▶ **Provided records**
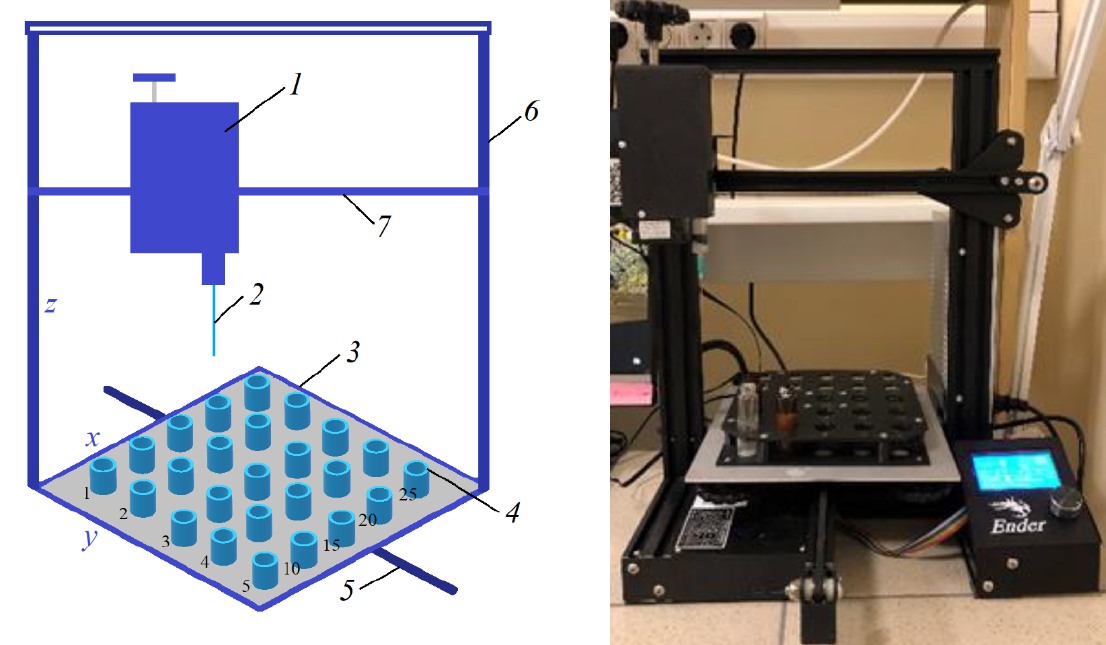
Figure 2. The original 3D printer used to cast PPSU hollow fiber membrane samples. The device includes a block (1) with a carrier needle (2) moving along vertical (6) and horizontal (7) bars in x, z coordinates. Samples of HF membranes were formed by succes- sively lowering the carrier needle into the bottles (4) with the spinning solution and then into the bottles (4) with the precipitant. The bottles with casting solutions and precipitants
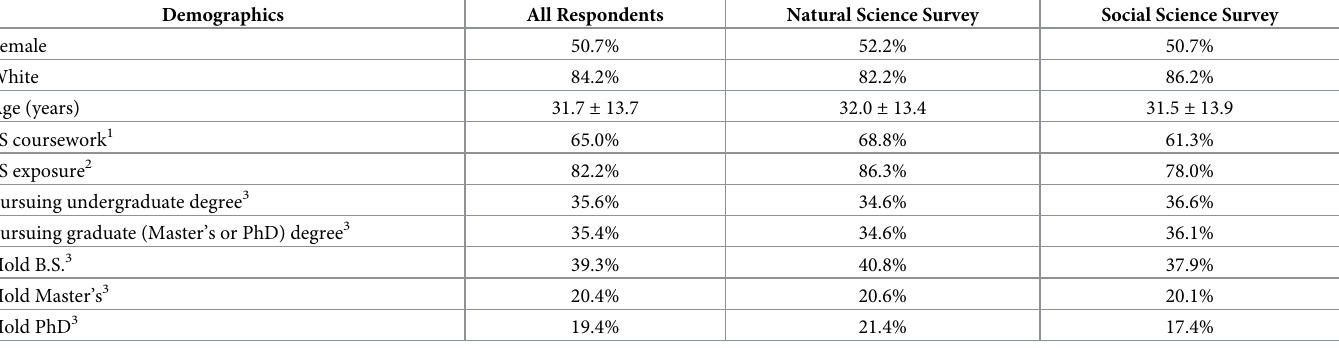
Table 1. Demographics of survey respondents. Respondents (n = 449) were earth scientists attending a 2015 professional conference. Approximately half of the respon- dents (n = 233) reported their perceptions of natural science and the other half (n = 216) reported their perceptions of social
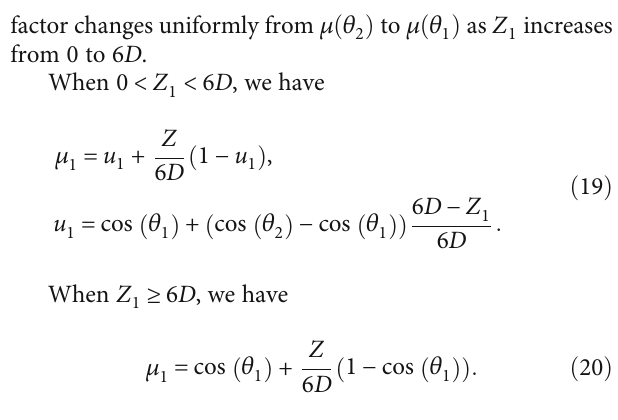
= 1 m. (b) Considering Z = 3 1 1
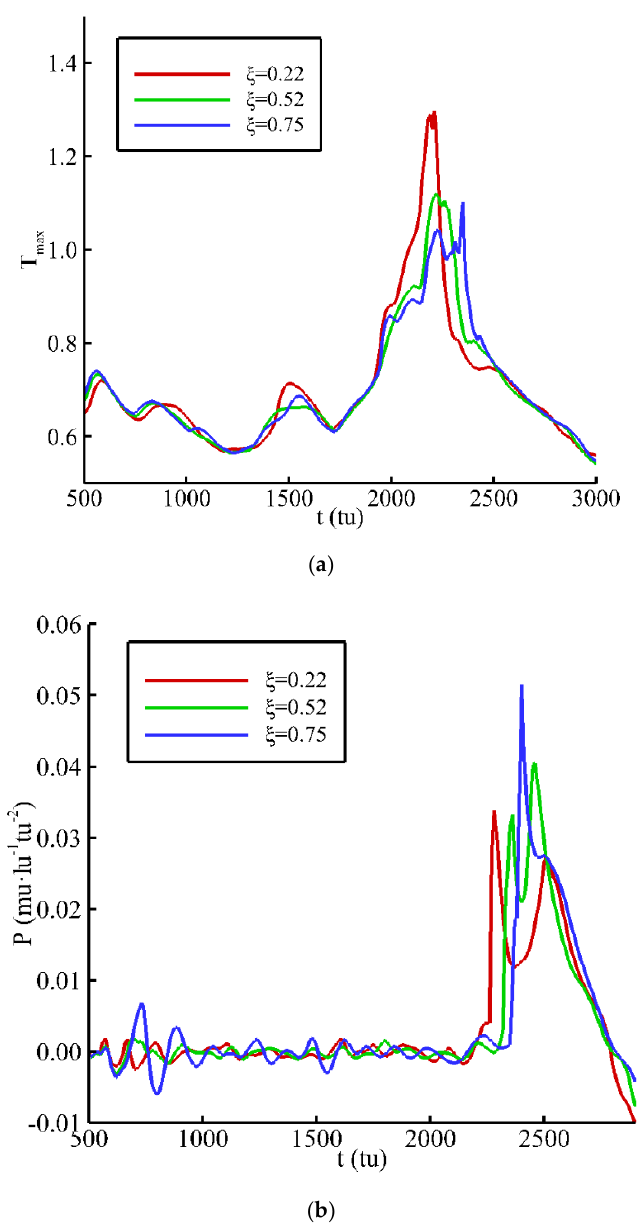
Figure 12. The evolution of the max temperature inside the bubble and the pressure at the center of the convex wall in the growth and collapse process of the cavitation bubble. ( a ) The max temperature inside the bubble; ( b ) the evolution of the pressure at the center of the convex wall.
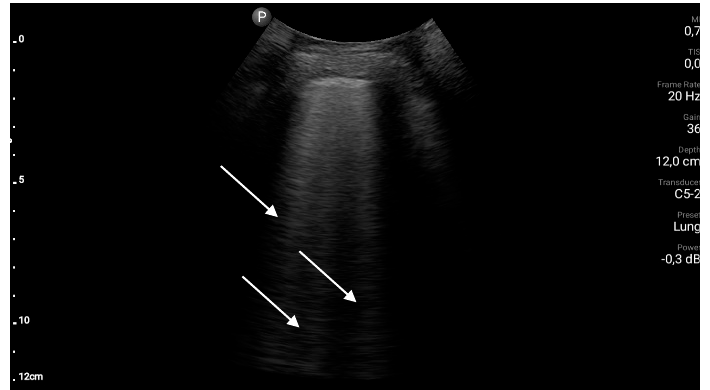
Figure 3. Normal pleural line (red arrow) and A-line artefacts (white arrows).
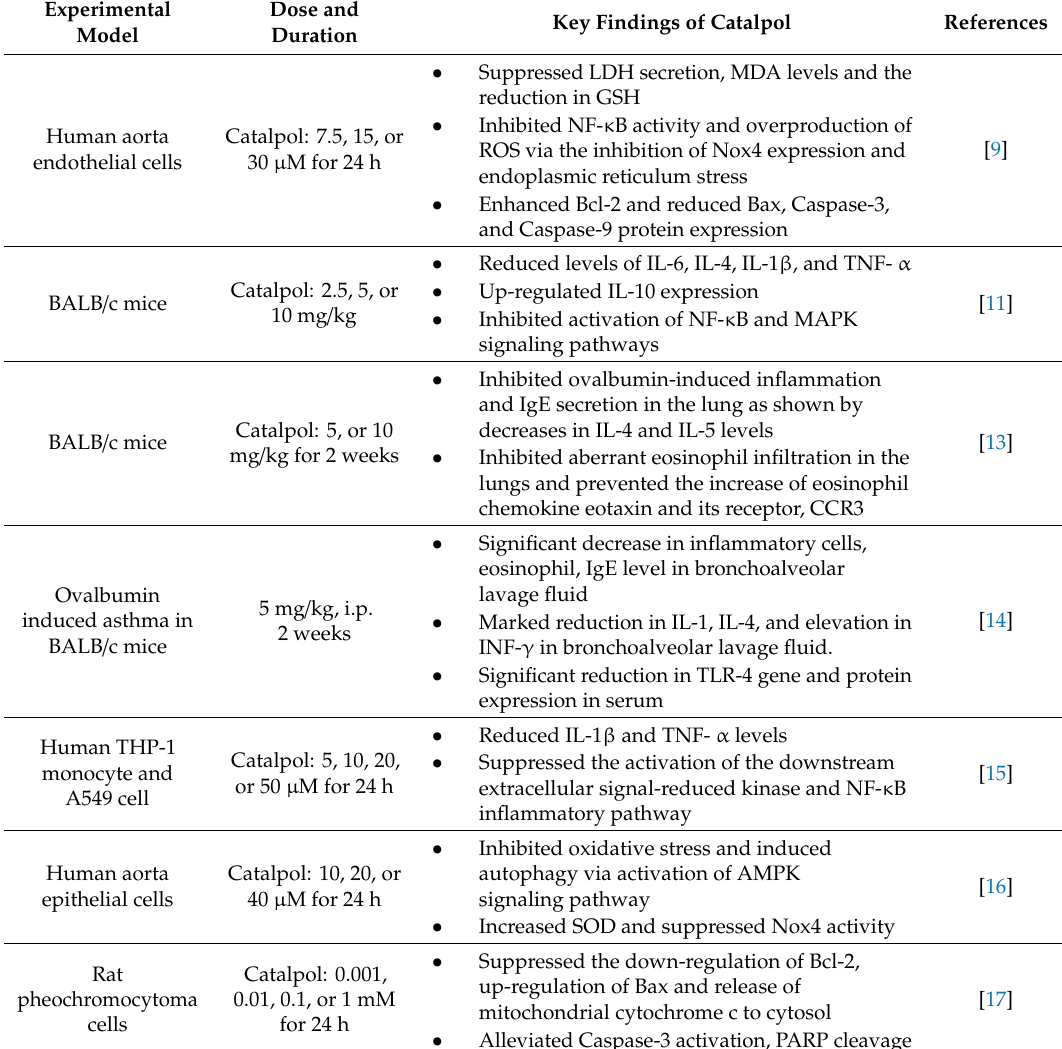
Table 1. E ff ect of catalpol in experimental models of inflammation and oxidative stress.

▶ **What you are asked to do**
Lines from the one holding "Figure 12. The" to the end of the data, both ends included, are to be given again exactly; no pictures belong in the copy.

▶ **Response to the exercise**
Figure 12. The evolution of the max temperature inside the bubble and the pressure at the center of the convex wall in the growth and collapse process of the cavitation bubble. ( a ) The max temperature inside the bubble; ( b ) the evolution of the pressure at the center of the convex wall.
Figure 3. Normal pleural line (red arrow) and A-line artefacts (white arrows).
Table 1. E ff ect of catalpol in experimental models of inflammation and oxidative stress.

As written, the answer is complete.